Try to get him to understand the joy it would bring the pair of you and how you feel he would be as a father. For more information go to:. If you know a friend who is also struggling to talk to their partner, share this post with them. Does he seem panicked or concerned? My boyfriend and I have been together for a while now, and he's been talking about having a baby together. But my husband actually made some good points about our finances and living conditions. One of the greatest joys in this lifetime is having your own child.
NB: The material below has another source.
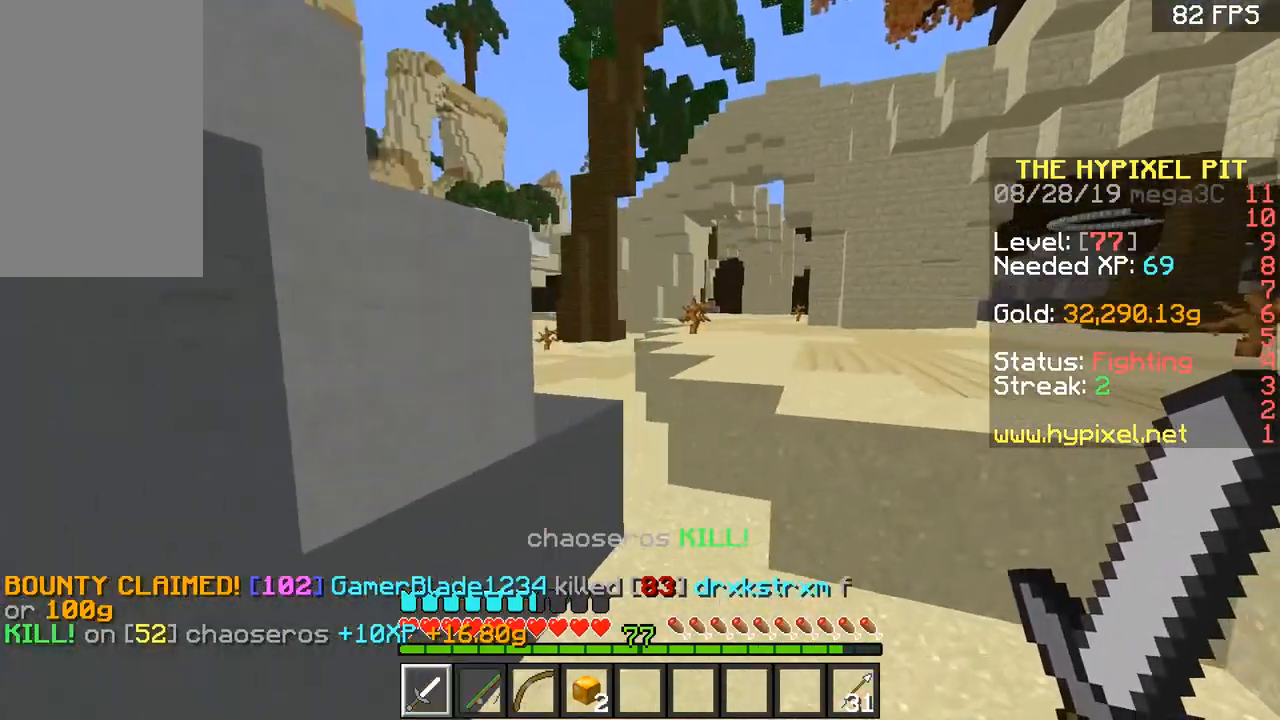
{"keys": ["d", "space", "w"], "mouse": [], "events": [[50, "space", "down"], [150, "d", "down"], [150, "space", "up"], [434, "space", "down"]]}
The time has come and gone. Over the next few years, we got our lives together before trying again, and now we have a one year old that we both completely adore. Then, say exactly how you feel. If you do it for his sake, you will again, regret the decision. I suggest you talk with your older lover and tell him you wish to go to college and that you might consider the possibility of trying for a baby during your second year. That way you can enjoy having a baby without actually having one and get to experience what you would be in for once you do have a baby. Does he want to have a baby? The government also recognizes this as the usual path of life for its citizens, and that is why it gives so many benefits and privileges for parents and children.
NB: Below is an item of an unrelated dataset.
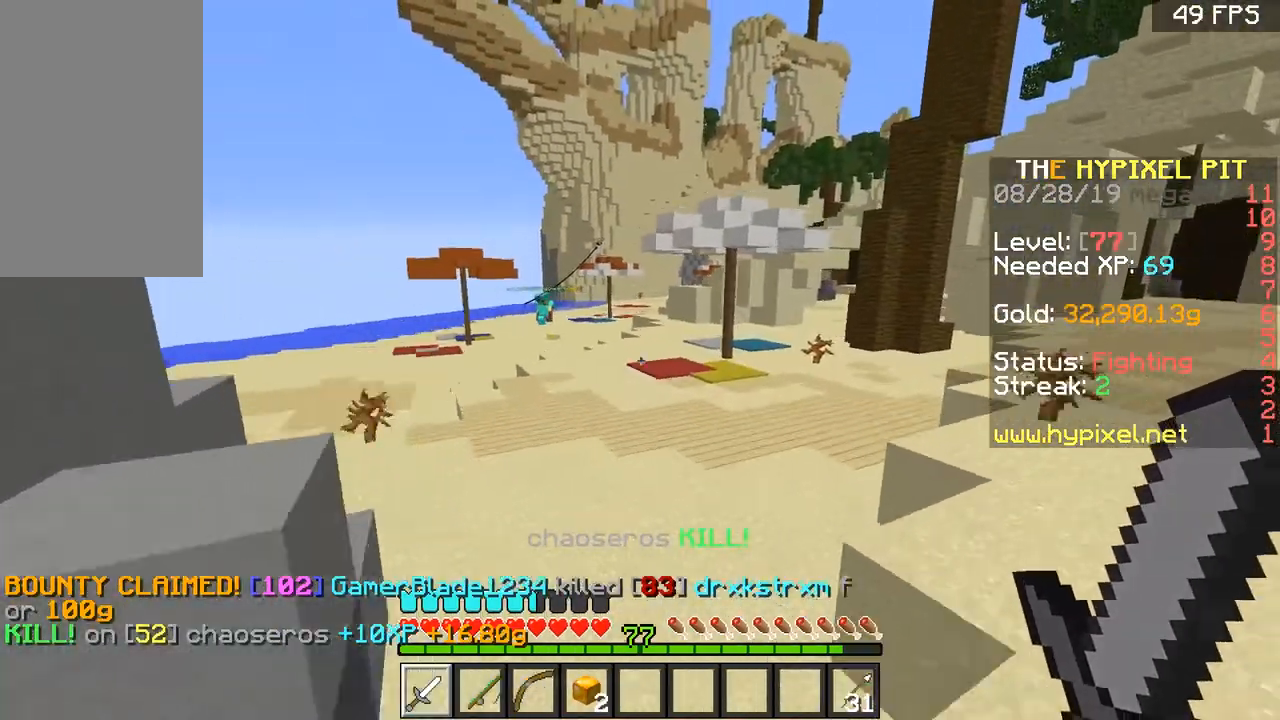
{"keys": ["d"], "mouse": [], "events": [[250, "d", "up"], [250, "space", "up"], [283, "a", "down"], [333, "a", "up"], [383, "d", "down"], [450, "w", "up"]]}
Take it at a slow pace. I'm still in high school, theirs no way I could take care of it and still pass. Or even have sleepovers and go out on the weekends? The mother of his baby lives two hours away in a small, rural town. Try and look at it from his view point most guys wont be comfortable having a planned baby with someone they have only been dating for about yearish, most need about 3 or 4 years together to know the relationship is solid us guys do hear about some nightmare cases where they have a kid things dont work out, the shit hits the fan and the mother uses the kid to hurt him by denieing him access to visit his kids, not that i am saying you would be like that Violet but its something thats on the back of our minds Plus hes saving for a house so maybe he wants to get his poritys sorted out first! At that point I was already completely in love with him and wanted to be with him. Now add a baby, do you really think he's going to stick around? The decision to become parents should not be taken lightly.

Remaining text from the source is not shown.